On Wednesday, the U.F.C.W. reached an agreement with ShopRite that will allow 50,000 workers to receive hazard pay equal to $1 an hour for every hour they worked between July 26 and Aug. 22. The workers will receive this retroactive pay in a lump sum and the company said it would discuss future hazard pay with the union if state or local government begin ordering “nonessential” retailers shut down again, while ShopRite employees must still show up for work.
Retailers are also beginning to face lawsuits from workers and their families who said the companies did not do enough to protect them from the virus. The family of an employee of Publix, in Florida, who died from the virus, recently sued the grocery chain. They claim that the company would not let its employees wear masks in late March even as some health experts began recommending face coverings, according to The Tampa Bay Times.
Early last month, two Macy’s stores, in Delaware and Colorado, went “dark,” meaning employees are primarily using the spaces as fulfillment centers where they process online orders and returns rather than a place for customers to browse and shop, Michael Corkery and Sapna Maheshwari report.
The forces propelling online shopping were set in motion long before the pandemic. But charting the decline of many brick-and-mortar stores and the simultaneous growth of e-commerce in the past seven months is like watching the industry’s evolution on fast forward. In the future, 2020 will be seen as a major inflection point for retail.
Jeff Gennette, Macy’s chief executive, said the dark stores are part of an experiment as the company responds to customers buying more online and demanding ever-faster shipping for free. But the conversion of a department store into a fulfillment center, even temporarily, reflects how retailers are succumbing to the dominance of e-commerce and scrambling to salvage increasingly irrelevant physical shopping space.

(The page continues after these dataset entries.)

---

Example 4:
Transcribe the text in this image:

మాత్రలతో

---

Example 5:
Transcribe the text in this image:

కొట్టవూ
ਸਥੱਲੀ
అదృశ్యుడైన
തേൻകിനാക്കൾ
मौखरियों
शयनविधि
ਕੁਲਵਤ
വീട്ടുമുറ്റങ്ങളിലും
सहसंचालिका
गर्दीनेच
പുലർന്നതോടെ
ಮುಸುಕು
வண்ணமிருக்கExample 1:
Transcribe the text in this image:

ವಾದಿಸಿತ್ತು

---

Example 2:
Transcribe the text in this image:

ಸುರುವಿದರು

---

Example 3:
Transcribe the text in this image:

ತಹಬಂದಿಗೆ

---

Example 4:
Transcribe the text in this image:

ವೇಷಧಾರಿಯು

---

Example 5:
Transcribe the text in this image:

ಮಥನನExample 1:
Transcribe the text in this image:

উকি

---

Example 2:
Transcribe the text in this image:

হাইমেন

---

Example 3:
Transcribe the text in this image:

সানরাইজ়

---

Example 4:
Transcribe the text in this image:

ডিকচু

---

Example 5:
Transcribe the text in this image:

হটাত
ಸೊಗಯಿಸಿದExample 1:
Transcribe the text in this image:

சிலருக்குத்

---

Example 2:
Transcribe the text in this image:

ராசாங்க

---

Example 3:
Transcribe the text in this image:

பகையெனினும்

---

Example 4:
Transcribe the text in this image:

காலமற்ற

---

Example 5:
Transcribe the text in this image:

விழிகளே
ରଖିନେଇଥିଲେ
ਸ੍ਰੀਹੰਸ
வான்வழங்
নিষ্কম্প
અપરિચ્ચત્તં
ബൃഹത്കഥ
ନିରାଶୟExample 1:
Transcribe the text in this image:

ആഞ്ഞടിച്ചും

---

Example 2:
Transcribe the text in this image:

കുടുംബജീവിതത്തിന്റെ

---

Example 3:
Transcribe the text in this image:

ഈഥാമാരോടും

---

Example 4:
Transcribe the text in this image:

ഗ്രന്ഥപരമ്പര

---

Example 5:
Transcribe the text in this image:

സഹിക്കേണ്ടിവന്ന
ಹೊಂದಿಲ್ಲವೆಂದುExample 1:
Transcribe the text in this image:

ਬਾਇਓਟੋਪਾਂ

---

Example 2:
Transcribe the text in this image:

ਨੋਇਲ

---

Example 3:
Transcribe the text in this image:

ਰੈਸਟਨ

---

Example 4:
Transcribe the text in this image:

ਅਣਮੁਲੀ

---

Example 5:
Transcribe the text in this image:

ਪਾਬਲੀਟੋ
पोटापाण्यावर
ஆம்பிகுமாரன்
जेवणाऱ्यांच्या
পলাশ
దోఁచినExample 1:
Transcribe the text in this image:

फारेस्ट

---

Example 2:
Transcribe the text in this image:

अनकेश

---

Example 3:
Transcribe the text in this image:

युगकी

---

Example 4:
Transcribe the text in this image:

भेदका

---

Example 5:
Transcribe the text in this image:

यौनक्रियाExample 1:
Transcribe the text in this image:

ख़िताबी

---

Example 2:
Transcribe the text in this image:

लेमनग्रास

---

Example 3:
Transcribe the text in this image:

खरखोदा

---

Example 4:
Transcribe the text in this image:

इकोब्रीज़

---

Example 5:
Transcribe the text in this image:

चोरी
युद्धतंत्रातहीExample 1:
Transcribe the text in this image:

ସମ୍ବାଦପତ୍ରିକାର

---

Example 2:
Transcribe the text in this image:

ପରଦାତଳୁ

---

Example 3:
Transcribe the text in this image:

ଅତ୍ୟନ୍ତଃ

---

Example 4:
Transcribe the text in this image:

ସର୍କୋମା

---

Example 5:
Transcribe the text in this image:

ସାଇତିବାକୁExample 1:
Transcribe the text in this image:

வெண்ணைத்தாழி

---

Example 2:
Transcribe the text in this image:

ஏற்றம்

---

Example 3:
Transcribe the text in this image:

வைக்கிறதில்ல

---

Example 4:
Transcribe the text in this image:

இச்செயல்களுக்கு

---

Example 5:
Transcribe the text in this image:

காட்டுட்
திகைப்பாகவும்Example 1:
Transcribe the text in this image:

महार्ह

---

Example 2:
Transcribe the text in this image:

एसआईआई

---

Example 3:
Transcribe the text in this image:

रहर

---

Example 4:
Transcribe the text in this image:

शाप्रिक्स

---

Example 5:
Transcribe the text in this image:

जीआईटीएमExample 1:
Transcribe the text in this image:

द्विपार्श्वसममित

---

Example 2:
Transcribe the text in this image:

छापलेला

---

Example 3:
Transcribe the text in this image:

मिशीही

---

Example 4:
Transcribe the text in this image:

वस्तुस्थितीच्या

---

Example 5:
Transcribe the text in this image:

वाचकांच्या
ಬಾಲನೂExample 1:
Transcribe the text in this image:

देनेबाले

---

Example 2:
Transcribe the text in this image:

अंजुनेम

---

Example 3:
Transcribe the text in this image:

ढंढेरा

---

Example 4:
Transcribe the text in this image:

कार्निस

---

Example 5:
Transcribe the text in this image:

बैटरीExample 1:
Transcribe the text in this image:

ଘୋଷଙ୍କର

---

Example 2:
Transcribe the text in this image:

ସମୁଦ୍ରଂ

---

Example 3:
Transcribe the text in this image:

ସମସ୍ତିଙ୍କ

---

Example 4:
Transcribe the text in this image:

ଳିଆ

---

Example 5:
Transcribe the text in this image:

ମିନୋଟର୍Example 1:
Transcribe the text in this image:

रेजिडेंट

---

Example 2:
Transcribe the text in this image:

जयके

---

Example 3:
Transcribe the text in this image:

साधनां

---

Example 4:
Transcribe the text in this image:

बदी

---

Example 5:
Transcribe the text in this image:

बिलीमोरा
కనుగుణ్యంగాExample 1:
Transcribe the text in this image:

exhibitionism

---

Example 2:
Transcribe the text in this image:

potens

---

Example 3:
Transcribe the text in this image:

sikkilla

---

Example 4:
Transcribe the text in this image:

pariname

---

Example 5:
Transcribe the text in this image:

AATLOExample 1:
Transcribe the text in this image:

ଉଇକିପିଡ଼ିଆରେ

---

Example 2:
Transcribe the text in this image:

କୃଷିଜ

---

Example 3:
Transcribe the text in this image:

Last week, Walmart, the nation’s largest retailer, reported that e-commerce sales increased 79 percent in the third quarter, while its rival Target said its e-commerce business was up 155 percent. Amazon’s sales increased 37 percent and its profit was up nearly 200 percent in the most recent quarter.
Retail executives said that staggering growth was not a fluke of the pandemic lockdowns, but the result of a permanent shift in how people shop.